Wells therefore resumed his deputation in goal and the return of Matt Keane for his first start of the season enabled a rotation of potential deputies up front.
The game was a tense affair. The Sherman team were disciplined, clearly familiar with their team mates and played a searching and dynamic forward line. There were early nerves at the back as Wolfenden twice took a throw in that invited pressure onto the back line and Sherman piled relentless pressure on the Exile defence. The trusted pair of Rooney and Ferns managed to keep the attacks in check and Wells when called upon was capable of withstanding the speculative efforts on goal. What was distinctly lacking was a killer instinct up front.
The Brits were carving out half opportunities, searching runs by De Vicente down the right and with Pernas providing a threat from the middle of the park it seemed for a time that the lack of imagination up front would be resolved. In fact a chance fell to Martin against the run of play but alas he struck it directly at the opposition keeper.
Sherman seemed content to play a patient game and looked to exploit moments of weakness, which enabled the Brits to grow in confidence and stature at the back and kept the game in an uneasy stasis of deadlock.
The Brits had plenty of ball but were unable to carve out outright chances and meanwhile on the few occasions the opposition found chinks in the defensive armour, Wells was up to the challenge of the shots fired at his goal. It seemed the game would go into half time as a goalless stalemate but as Gilman hustled a Sherman player out wide in what seemed a dead end run he rifled off a devastating shot that found the far post low down. It was probably the most accurate shot of the players life and a keeper's worst nightmare. The Brits were devastated to go into the break one down.
Spirits were high if not frustrated on the break. The team were playing well, with Morris on the sideline managing the substitutions, if the Brits could carve out even one decent chance, there was no reason they could not take something away from this performance.
The second half started with a torrid period of pressure on the Brit defence. Wells was called upon on several occasions in quick succession to keep the score down. Punching a cross off the head of an attacker and diving low at full stretch to deny three shots at either post. Ferns and Rooney were playing an exceptional game to shut down attacks but it was becoming clear that something was not working when the Brits were in possession. A growing gap between the defenders and the midfielders was emerging leaving Brit possession falling flat and returning rapidly to the opposition.

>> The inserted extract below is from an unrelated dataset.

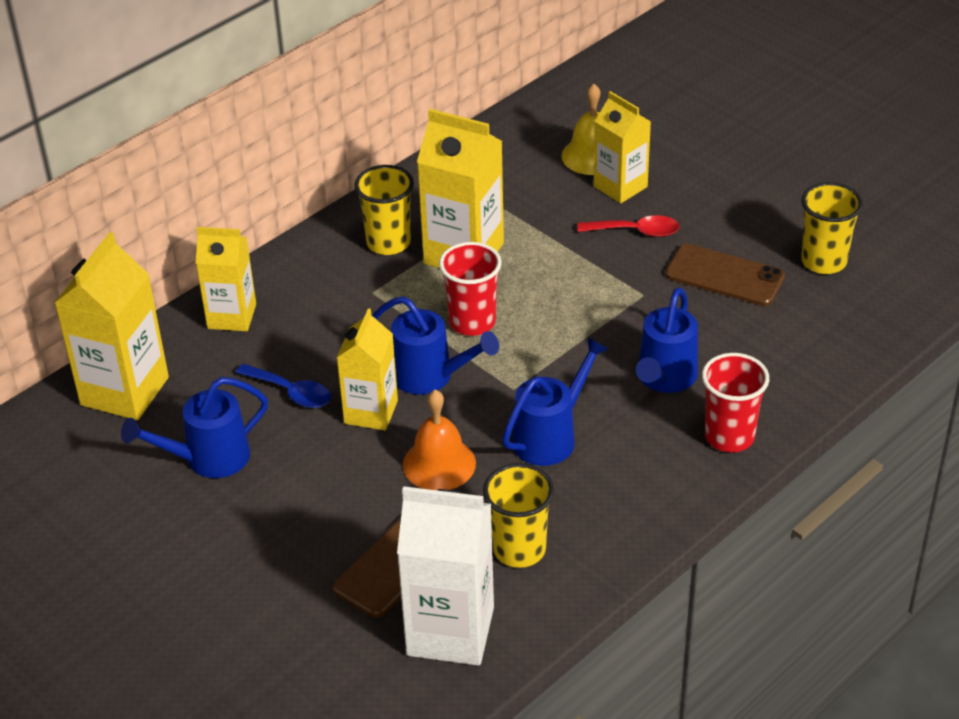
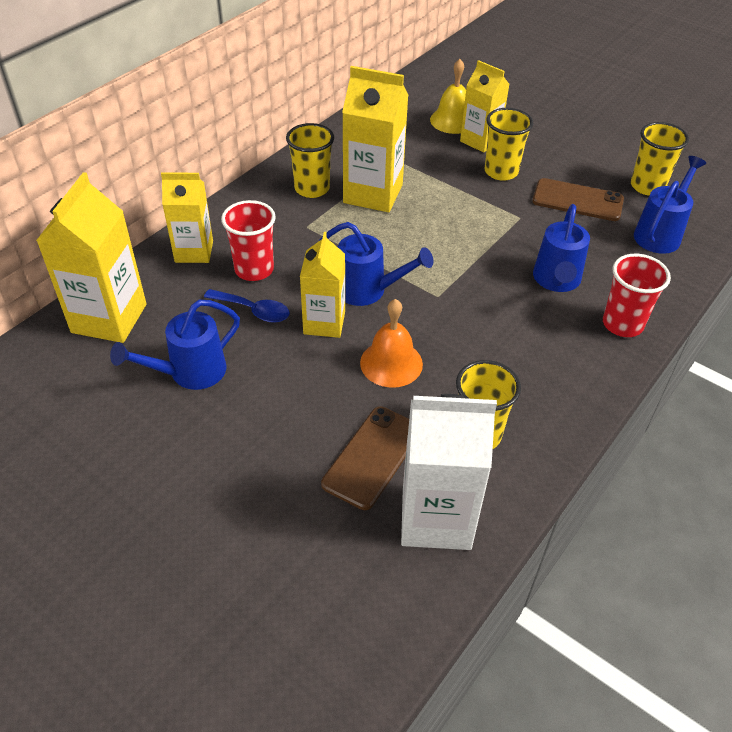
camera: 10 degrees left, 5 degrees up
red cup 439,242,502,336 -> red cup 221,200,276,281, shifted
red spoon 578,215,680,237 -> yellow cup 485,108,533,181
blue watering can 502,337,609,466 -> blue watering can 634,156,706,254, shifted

It was one such moment that gave the Sherman attackers a chance to pounce and closing down on goal the shot was low and tight and left the Brits with a mountain to climb.
Martin ploughed th forward line with persistence, Keane showed flashes of his skill that had earned him such a fearsome reputation but seemed to lack a final product. Pernas looked impressive but was once again shackled by heavy tackling. Shaw showed some glimpses of his pace and eye for the break, while Gilman harried and like a hell hound, but none of this relentless effort seemed to be reaping any reward.
The Brits continued to press but Sherman showed a talent for game management. Clearing the ball with gusto, taking a slow trot for dead ball moments and cleverly breaking up any chances of attack with tackles that walked the line of legality and exploited growing frustrations in the Brit lines. As the game drew to a close Wolfenden, who had harried on the wing with enthusiasm was scythed not once but twice on a run. He reacted angrily and was booked for his trouble.
The team were disappointed with their failure to score and although the performance was better than the previous shift, there is a clear concern on the seeming failure of the team to reverse this run of bad results.